In another forum a poster recently came on and challenged myself and a couple of other authors on the chapters we had written in a popular series of books that deal with our hobby. The moderators in the forum felt he was being disruptive and insulting and after a couple of warning banned him from the group.
I felt that his questions and challenges were all fair game and deserved to be addressed. He implicated plagerism as well as less than proffessional testing procedures. The other authors involved were in agreement that he should be banned and that behavior like this should not be tolerated.
I felt like we were all reading different posts as nothing he said struck me as being anything but a challenge. He was specific enough in his challenges to allow us to address every issue he brought up. Someimes he appeared to be beating a dead horse but even then I felt he changed the wording or the question just enough to still be considered a legitimate question. Basicaly I saw someone who was looking for doctorate quality research from a bunch of guys doing backyard hobby level research, but none the less I thouroughly enjoyed his challenges and felt he gave us an opportunity to go into more detail about how we arrived at our conclusions.
Typicaly how do authors normally respond to serious challenges?
This was what I considered a gray area. He would qualify by saying I suppose someone could have come to the same conclusions doing their own research. My view is that the areas he was reffering to have been addressed by any number of authors with overlapping conclusions, very hard to give credit on something so commonly addressed each with a slightly different take.

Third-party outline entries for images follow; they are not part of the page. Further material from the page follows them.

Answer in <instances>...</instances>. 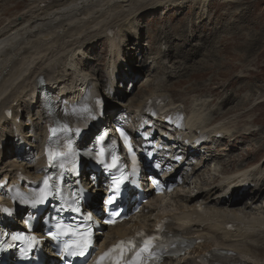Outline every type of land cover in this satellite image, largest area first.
<instances>
[{
    "label": "bare ground",
    "instance_id": "obj_1",
    "mask_svg": "<svg viewBox=\"0 0 264 264\" xmlns=\"http://www.w3.org/2000/svg\"><path fill=\"white\" fill-rule=\"evenodd\" d=\"M146 1L34 0L19 13L2 21L4 24L0 26V182L10 179L12 184L18 183L21 175L35 180L44 172L43 152L48 140V130L42 90L51 92L60 118L70 115L73 109L85 103L79 102V99L87 88L89 90L91 88L97 97L108 91L107 95L113 93L118 96L116 100H119L110 104V115L120 107L124 112L123 117L131 119L136 124L143 120V111L150 99L167 97L168 104L163 108L164 115L161 114L160 118L155 120L153 127L158 129L168 126L165 115L176 114L181 108L186 110L187 124H184L186 130L176 131L173 137H167L165 141V144L186 156V168L185 164L176 165V173L183 179L181 187L186 190H183L184 193L182 190H175L167 195L175 204L170 202L163 208L159 206L167 196L157 197L155 202H149L143 207L144 211L148 209V212L139 214L136 222L130 227L120 225L109 228L107 239L122 237L137 228L154 231L160 223L170 220L172 230L201 243H197L189 253L169 264H180L183 261L197 263L202 255L214 251L223 252V256L218 258L223 263L264 264L262 257L264 205L259 199L264 193V169L258 163L257 167L232 173H227L225 168H216L213 172V168L209 167L210 162H215V158H219L211 145L216 143L217 135L236 139L238 137L235 135L236 131L220 120L215 121L216 112L208 110V103L196 104L197 107L195 106L189 114L185 104L176 101L172 92L168 90L170 85L166 75L159 77L157 73L151 77L154 71L152 69H155L156 60L159 58L157 52L150 56L151 71L148 76L150 77L148 80L152 78L153 81H158L154 83L157 87L155 90L148 91V94H143L137 100L133 99L126 104L127 91L124 90L122 94V88L117 86L127 77L132 78L130 75L132 73L123 69L125 62L123 54L129 36L136 35L139 39V30L133 29L138 21L136 19L142 13L159 7L165 8L180 1L185 2L148 0L153 1L148 4ZM209 1L201 0L205 5V11ZM127 28L131 32H128ZM102 37L108 39L110 56L115 61L114 63L111 60L113 65L108 72L109 75L106 74V79L99 76L101 67L94 68V63L90 62L94 59H89L86 64L83 62L86 57L85 46H93L95 41ZM169 69V77L176 76L179 72L176 67L170 66ZM68 75L72 76L70 80L67 79ZM244 77V74L238 75V78ZM104 86L108 90L103 93ZM163 86H168L167 90H164ZM263 102L264 98L255 104ZM32 109H35V115L31 113ZM24 111L27 113L29 123L20 120ZM220 115L222 114L219 113ZM114 116L110 117L111 122ZM25 124L30 125V132ZM255 131L249 128L244 134L251 135ZM198 133L208 134L209 139L202 147L194 148L195 142L199 139ZM88 141H91V138ZM14 145L21 146L13 150L11 147ZM12 154L16 155L14 157L16 159L18 156L25 158L30 155L31 160L22 162L13 159L14 161L10 162L9 157ZM206 178L211 180V186L207 185ZM246 185L248 189L244 188ZM245 195H249L251 202L249 205L244 203V207L241 208L239 201ZM7 200L6 189L0 188V202ZM246 207L256 212L248 214L244 212ZM1 214L0 211V218ZM19 215L17 214V217ZM5 222L7 223L6 220Z\"/></svg>",
    "mask_w": 264,
    "mask_h": 264
},
{
    "label": "rangeland",
    "instance_id": "obj_2",
    "mask_svg": "<svg viewBox=\"0 0 264 264\" xmlns=\"http://www.w3.org/2000/svg\"><path fill=\"white\" fill-rule=\"evenodd\" d=\"M31 1L34 0H0V26L4 24L2 21L22 11ZM146 2L150 4L153 1ZM181 2L142 13L137 16L135 28L129 27L139 30L140 35L139 39L132 34L133 37H128L123 54V69L132 73L131 79L127 77L117 85L122 88V94L127 91L125 103L129 104V101L157 88L154 83L158 81L148 80L150 56L157 52L159 58L151 77L157 73L159 77L166 75L170 86H163V89L168 87L174 99L185 104L189 114L197 107L196 104L208 103V110L216 112L215 121L226 123L238 135L236 139L217 138L216 143L211 144L219 156L209 164L213 172L216 168H225L227 173H232L257 167V163L264 169V102L255 104L264 98V0H210L206 11L201 0ZM129 28L126 30L131 32ZM107 41L102 37L93 46H85L87 58L83 60L86 64L89 59H94L90 62L94 63V68L101 67L98 73L105 79L115 63ZM170 66L179 71L176 76H168ZM239 74L245 77L238 78ZM71 78L68 75L67 79ZM106 90L104 86L103 93ZM106 93L108 106L119 101L116 100L118 96L112 98ZM30 111L36 114L35 109ZM20 120L29 123L25 111ZM25 125L30 132V125ZM249 128L256 131L251 135L244 134ZM18 146L21 145H14L11 149L16 150ZM15 156L12 154L9 161L30 160V155L25 158L17 155L18 159ZM206 180L211 186V180ZM177 189L182 193L186 190L184 187ZM259 199L264 205V193ZM170 202L175 204L167 196L159 207L163 208ZM239 202L241 208L244 203L249 205V195L243 196ZM244 212L252 214L256 210L246 207Z\"/></svg>",
    "mask_w": 264,
    "mask_h": 264
},
{
    "label": "snow or ice",
    "instance_id": "obj_3",
    "mask_svg": "<svg viewBox=\"0 0 264 264\" xmlns=\"http://www.w3.org/2000/svg\"><path fill=\"white\" fill-rule=\"evenodd\" d=\"M100 155H103V153L101 152ZM50 158L52 157V153H49ZM47 180H45V184L47 185ZM116 185L118 186L120 181H116L115 182ZM109 203H112L111 200L108 201ZM74 211L79 212L80 209L79 208H75L73 209ZM89 219H91V217L89 216ZM108 223H114V221L109 220ZM91 233L89 230V236L88 239L82 240L80 245L78 246V249L76 251H72L69 252V255H79V256H83L85 254V251L87 250V248L89 247L90 243H91V239H90ZM56 236L55 234H53V239H55ZM13 240H25L29 243V246L32 245V243L35 242V237H23V236H13L12 237ZM125 243L131 244V241L128 242H121L120 245L115 246L112 249H109L108 252L104 253L99 260L97 261V264H105V258L108 257L109 261L108 264H113L112 259H111V254L113 252H116L117 250H119V256L120 258H117L114 261V264H144V261L140 258V253H136V258L135 260L133 259H121L124 257V250H123V245ZM148 251V247H147V242H145V247L143 249L140 250V252H147Z\"/></svg>",
    "mask_w": 264,
    "mask_h": 264
}]
</instances>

Reproducing a conclusion through independent research isn’t plagiarism. If the conclusion is important, it might be publishable confirming data. If it is not so important, it is “oh crap, I can’t publish that.” In academics that is, a hobby is different.
Sounds like the guy was banned for being a jerk in keeping on bugging you after the warnings.
He was a bit aggressive. I wrote him a private email and encouraged him to continue his line of questioning. Only a very small part was directed at me. I have gotten to know him a bit better over the past few days. Not such a bad guy but a bit odd. I found his line of thought was based very heavily on computer modeling rather than working models. If they would have allowed him to continue he would have shot himself in the foot and the author under the bulk of the critique could have easily come out looking fine. I enjoy his curiosity but find his reliance on computer modeling a bit bothersome as he lacks a general understanding of the dynamics involved in building bows.